After digitization at 1 kHz, arterial pressure and BAT SNA signals were analyzed with software written in the ASYST (Keithley Instruments, Cleveland, OH) programming environment. The amplitude of the BAT SNA and the mean frequency of the bursts in nerve activity were derived from autospectral analysis. For each experimental condition, an average autospectrum of a 20.5 sec period of sympathetic nerve activity to BAT was obtained by dividing the data record into nine 4.1 sec segments with a 50% overlap. The power value of the average autospectrum at each frequency point was computed as the mean value of the powers at that frequency in the individual autospectra of these nine segments. The amplitude of the sympathetic nerve activity to BAT was taken as the root mean square value of the total power in the 1–10 Hz band of the averaged autospectrum and is expressed in the text simply as “units.” The mean burst frequency of BAT SNA was obtained as the weighted mean frequency within the 2 Hz interval containing the greatest power. Parameters defining the inverse relationship between body temperature and BAT SNA were obtained by measuring BAT SNA amplitude at several levels of body temperature as the temperature was lowered during the hypothermic portion of the protocol described above. These paired data points were fit to a “logistic” equation (Kent et al., 1972) to determine the gain of the relationship (slope of the linear portion of the curve) and the operating (set) point of the relationship (midpoint of the linear portion of the curve).
Ganglion cell counting. To compare the relative number and size of ganglion cells contributing axons to the sympathetic postganglionic nerves innervating the interscapular BAT in animals raised at 18 and 30°C, we used the approach of Vera et al. (1997), injecting the retrograde tracer, fast blue, into the right interscapular fat pad. In each animal, eight fast blue injections (1 μl of a 2% solution) were made in a two-by-four grid: two rows (1 and 3 mm lateral to the vertebral processes) of four injections each (beginning at the rostral edge of the fat pad and separated by 2.0 mm). After survival times of 10–12 d, animals were anesthetized with 75 mg/kg sodium pentobarbital and perfused transcardially with 50 ml of saline, followed by 500 ml of 4% paraformaldehyde. The right sympathetic chain ganglia were removed from the superior cervical to the T5 level and placed in fixative for 1 hr. Individual ganglia were then sectioned at 50 μm on a freezing microtome, mounted in gelatin-coated slides, air-dried, and examined under a fluorescent microscope. The number of fluorescent cell profiles in each section was counted, and the total number of retrogradely labeled cells in each ganglion in each animal was determined. Correction factors were not applied to these counts because (1) the diameters of the ganglion cells were less than half of the section thickness, (2) the sizes of the ganglion cells did not differ between the two groups of animals, and (3) identical procedures were followed for preparing the tissue in both animal groups. To obtain an estimate of the diameters of the ganglion cells in animals reared at 18 and 30°C, computerized images of six fluorescent cell profiles were traced from sections of the middle cervical ganglia from each of five animals at each rearing temperature. The area of each cell profile was computed, as was a corresponding cell diameter, assuming that the cell was spherical. A mean cell diameter was determined for each animal, and these values were used to assess differences in ganglion cell size attributable to rearing temperature.

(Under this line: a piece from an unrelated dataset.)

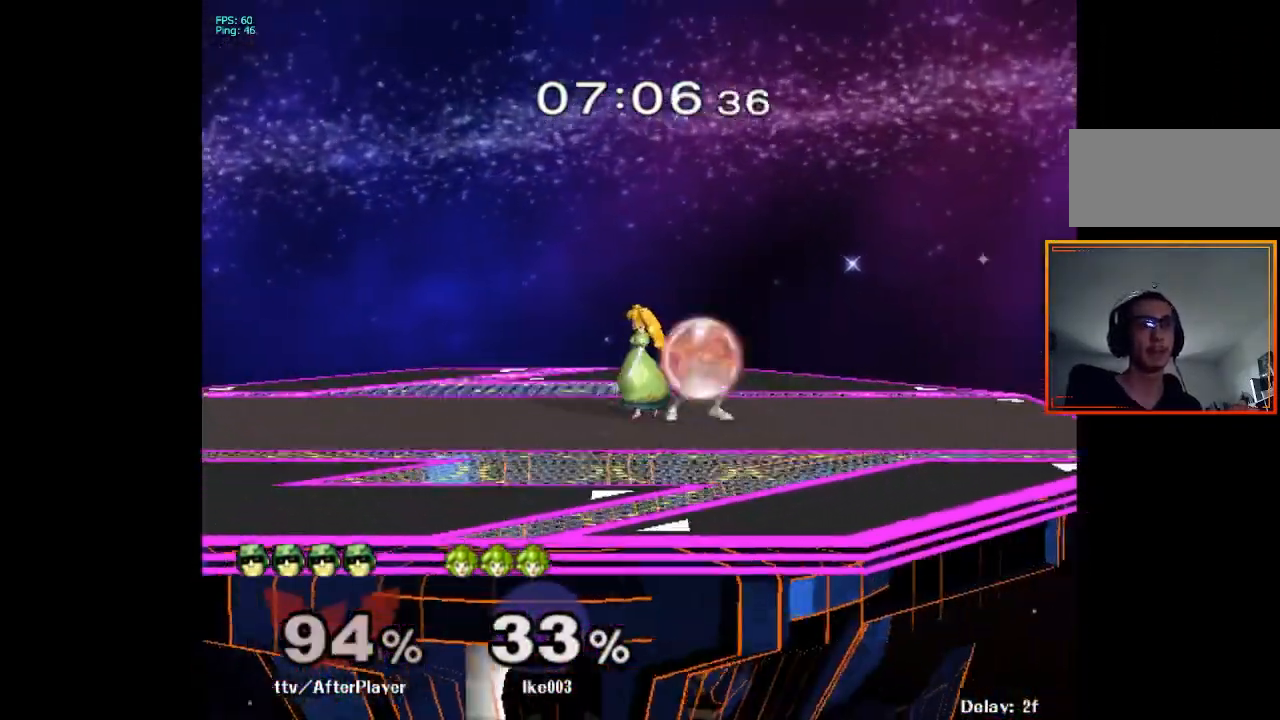
{"buttons": ["L1"], "left_stick": "center", "right_stick": "center", "events": []}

Analysis of BAT catecholamines. For norepinephrine (NE) analysis, interscapular BAT was weighed and homogenized in iced 0.2N perchloric acid. After addition of the internal standard, dihydroxybenzylamine (Sigma, St. Louis, MO), catecholamines were isolated from the perchloric acid extract by adsorption onto alumina (Woelm neutral, ICN Nutritional Biochemicals) in the presence of 2m Tris (hydroxymethyl)-aminomethane buffer, pH 8.7 (Sigma), containing 2% EDTA. Catecholamines were eluted from the alumina with 0.2N perchloric acid. Analysis of BAT catecholamines in the alumina eluates was performed using the method of Eriksson and Persson (1982).
Data analysis. Data are displayed as means ± SE, unless otherwise noted. Statistical ANOVAs and covariance were performed using Data Desk 5.0 statistical software (Data Description, Ithaca, NY). In comparisons of NE content between groups before weaning, the ANOVA model included litter as an additional variable in a nested analysis. Post hoc, pair-wise comparisons after ANOVA used Sheffé's test. Statistical differences were also assessed with Student's paired t test, with p < 0.05.

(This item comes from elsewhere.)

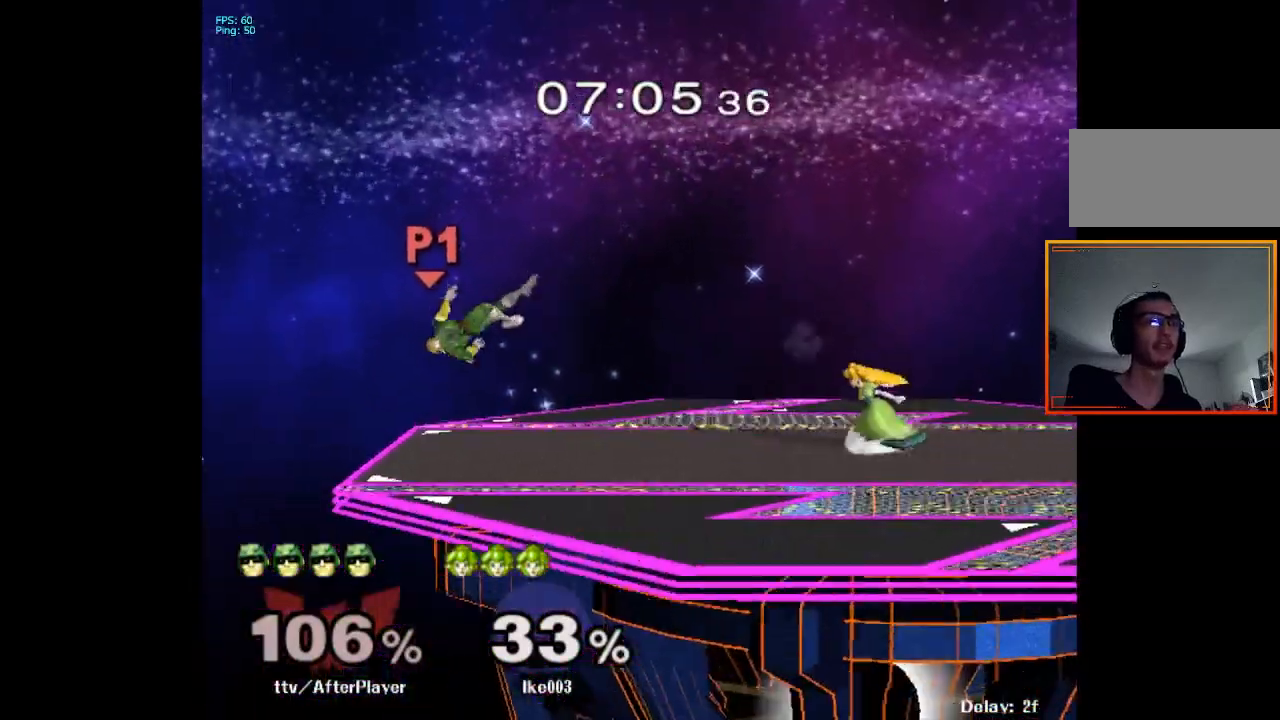
{"buttons": ["L1"], "left_stick": "right", "right_stick": "center", "events": [[33, "L1", "down"]]}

The initial resting mean arterial pressures and heart rates in the animals raised at 18°C were not different from those of the animals raised at 30°C (Table 1). The mean body weight of the males raised at 18°C (583 ± 25 gm,n = 11) was significantly greater (p < 0.05) than that of the males raised at 30°C (485 ± 29 gm, n = 6), although the weights of the females did not differ between the two rearing temperatures (18°C: 345 ± 15 gm, n = 19; 30°C: 348 ± 24 gm, n = 8).
Effect of rearing temperature on BAT SNA responses to acute hypothermia
At normal body temperature (37–38°C), there was little or no activity on the sympathetic nerve to BAT in rats raised at either 18 or 30°C (Fig.1 A,B, left panels, BAT SNA traces). The mean levels of normothermic control BAT SNA were not different between animals raised at 18°C (25 ± 2 units) and those raised at 30°C (30 ± 4 units). As body temperature was lowered by ventral contact with a chilled surface and removal of external heating sources, BAT SNA increased in the form of isolated bursts (Fig.1 A,B, right panels, BAT SNA traces) indicating the synchronous discharge of sympathetic ganglion cell axons within the nerve bundle. The amplitude and frequency of the bursts in BAT SNA increased as body temperature fell, reaching a level of maximum total power that was sustained for a short time and then declined if body temperature was reduced further. Neither the threshold temperature for an increase in BAT SNA nor the body temperature at which the maximum increase in BAT SNA occurred was different between animals raised at 18°C (threshold, 35.6 ± 0.2°C; maximum BAT SNA, 34.7 ± 0.2°C) and those raised at 30°C (threshold, 35.5 ± 0.2°C; maximum BAT SNA, 34.6 ± 0.3°C). However, the maximum level of BAT SNA and the gain of the relationship between body temperature and BAT SNA were significantly greater in animals raised at 18°C than in those raised at 30°C.
A representative example of the responses to acute hypothermia in a rat raised at 18°C is shown in Figure 1. The BAT SNA amplitude increased from 20 units at body temperatures >34.9°C (Fig.1 A, left panel, BAT SNA PWR spectrum) to 471 units at a body temperature of 33.9°C (Fig. 1 A,right panel). Fitting the body temperature measurements and the corresponding BAT SNA amplitudes to a logistic function (Kent et al., 1972) yielded a reflex gain of 1321 units/°C of BAT SNA and an operating point temperature of 34.2°C (Fig.1 C, top trace). In contrast, the amplitude of the BAT SNA in a rat raised at 30°C increased from 15 units at body temperatures >36.0°C (Fig. 1 B, left panel, BAT SNA PWR spectrum) to a maximum of 108 units at a body temperature of 35.4°C (Fig. 1 B, right panel). This response had a reflex gain of 229 units of BAT SNA/°C and an operating point temperature of 35.7°C (Fig.1 C, bottom trace).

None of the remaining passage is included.